BEZIRK ROHRBACH. Der Krieg in der Ukraine macht jeden betroffen. Die Bilder und Nachrichten, die um die Welt gehen, sind auch in den Köpfen der Kinder angekommen. Videos von Bombenangriffen, Bilder von Panzern und Gerüchte auf Social Media über den Ausbruch eines Dritten Weltkrieges schüren Ängste bei Kindern und Jugendlichen und lösen zahlreiche Fragen aus.
"In meiner Arbeit als Erziehungsberater wenden sich zunehmend mehr Eltern mit der Frage, wie sie mit den Ängsten und Sorgen der Kinder in Bezug auf den Krieg in der Ukraine umgehen sollen, an mich", sagt Konrad Liebletsberger, psychoanalytisch-pädagogischer Erziehungsberater.
Kindern die Angst nehmen
Wie sollen wir unserem Kind den Krieg erklären? Sollen wir unser Kind vor den Berichten der Medien schützen? Wie können wir unserem Kind die Angst nehmen? Mit diesen oder ähnlichen Fragen sehen sich Eltern konfrontiert. Aber auch in den Beratungsgesprächen mit den Kindern und Jugendlichen wird deutlich, dass der Krieg in der Ukraine sie sehr beschäftigt.

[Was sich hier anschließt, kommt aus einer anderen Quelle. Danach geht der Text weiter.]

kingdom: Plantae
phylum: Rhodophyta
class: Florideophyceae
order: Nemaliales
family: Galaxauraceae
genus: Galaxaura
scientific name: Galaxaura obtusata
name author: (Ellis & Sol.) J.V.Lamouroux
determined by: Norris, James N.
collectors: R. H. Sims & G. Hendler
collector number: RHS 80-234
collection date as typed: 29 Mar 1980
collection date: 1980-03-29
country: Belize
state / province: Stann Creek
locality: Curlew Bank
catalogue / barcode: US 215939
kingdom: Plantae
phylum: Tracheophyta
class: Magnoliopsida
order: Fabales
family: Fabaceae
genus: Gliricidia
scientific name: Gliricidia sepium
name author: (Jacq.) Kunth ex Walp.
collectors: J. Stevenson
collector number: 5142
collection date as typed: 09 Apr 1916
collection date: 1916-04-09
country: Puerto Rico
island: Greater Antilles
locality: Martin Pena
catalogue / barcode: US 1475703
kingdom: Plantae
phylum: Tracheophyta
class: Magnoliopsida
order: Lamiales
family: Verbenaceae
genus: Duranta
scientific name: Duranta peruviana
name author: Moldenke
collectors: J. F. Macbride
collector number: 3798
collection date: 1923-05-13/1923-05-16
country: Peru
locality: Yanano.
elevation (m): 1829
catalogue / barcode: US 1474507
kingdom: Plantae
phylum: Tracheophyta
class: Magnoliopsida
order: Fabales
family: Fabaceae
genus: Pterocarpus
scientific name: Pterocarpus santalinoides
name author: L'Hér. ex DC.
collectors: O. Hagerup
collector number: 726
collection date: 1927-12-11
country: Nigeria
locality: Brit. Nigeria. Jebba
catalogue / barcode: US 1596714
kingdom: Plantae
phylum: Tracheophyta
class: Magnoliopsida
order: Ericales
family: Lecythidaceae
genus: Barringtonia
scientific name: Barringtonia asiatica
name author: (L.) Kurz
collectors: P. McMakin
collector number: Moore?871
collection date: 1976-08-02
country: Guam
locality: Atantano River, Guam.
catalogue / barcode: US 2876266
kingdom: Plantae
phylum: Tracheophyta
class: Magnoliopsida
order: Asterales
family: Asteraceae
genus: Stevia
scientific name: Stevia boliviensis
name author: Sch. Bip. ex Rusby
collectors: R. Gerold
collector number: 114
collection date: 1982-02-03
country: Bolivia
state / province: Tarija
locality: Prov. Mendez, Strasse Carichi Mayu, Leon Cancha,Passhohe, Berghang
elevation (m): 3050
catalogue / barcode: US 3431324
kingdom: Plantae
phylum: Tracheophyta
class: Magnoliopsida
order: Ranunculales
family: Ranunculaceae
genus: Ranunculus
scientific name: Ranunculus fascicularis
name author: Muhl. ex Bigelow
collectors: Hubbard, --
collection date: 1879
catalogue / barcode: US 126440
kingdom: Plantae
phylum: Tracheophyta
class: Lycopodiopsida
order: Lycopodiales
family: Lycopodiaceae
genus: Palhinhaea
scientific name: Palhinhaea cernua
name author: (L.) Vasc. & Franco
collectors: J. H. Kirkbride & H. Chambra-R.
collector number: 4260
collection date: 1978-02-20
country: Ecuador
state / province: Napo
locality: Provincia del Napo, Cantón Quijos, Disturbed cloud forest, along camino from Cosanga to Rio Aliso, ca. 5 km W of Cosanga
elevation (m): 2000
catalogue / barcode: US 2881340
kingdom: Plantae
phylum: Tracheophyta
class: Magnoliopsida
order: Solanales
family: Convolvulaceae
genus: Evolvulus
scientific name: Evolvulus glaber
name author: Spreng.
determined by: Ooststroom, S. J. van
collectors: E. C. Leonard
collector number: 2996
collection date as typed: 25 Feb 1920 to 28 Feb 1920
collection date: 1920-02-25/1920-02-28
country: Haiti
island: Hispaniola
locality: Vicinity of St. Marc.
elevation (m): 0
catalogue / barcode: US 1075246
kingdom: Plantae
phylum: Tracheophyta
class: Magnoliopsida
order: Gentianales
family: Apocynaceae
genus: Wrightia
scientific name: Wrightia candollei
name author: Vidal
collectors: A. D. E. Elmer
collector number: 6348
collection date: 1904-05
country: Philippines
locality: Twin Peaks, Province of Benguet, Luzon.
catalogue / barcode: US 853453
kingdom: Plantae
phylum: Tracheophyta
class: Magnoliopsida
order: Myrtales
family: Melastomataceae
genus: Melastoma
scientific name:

"Ein 10-jähriger Junge erzählte, dass er vor lauter Angst vor einem Krieg nicht mehr schlafen könne. Gemeinsam mit seinen Eltern versuchten wir dem Buben zu erklären, dass es im Moment ganz und gar nicht danach aussehe, dass der Krieg zu uns komme und er und seine Familie vor Gefahren sicher seien. Die Eltern nahmen sich viel Zeit für ihn zum Kuscheln und vermittelten ihrem Sohn, dass sie ein Anker der Sicherheit für ihn sind", so Liebletsberger.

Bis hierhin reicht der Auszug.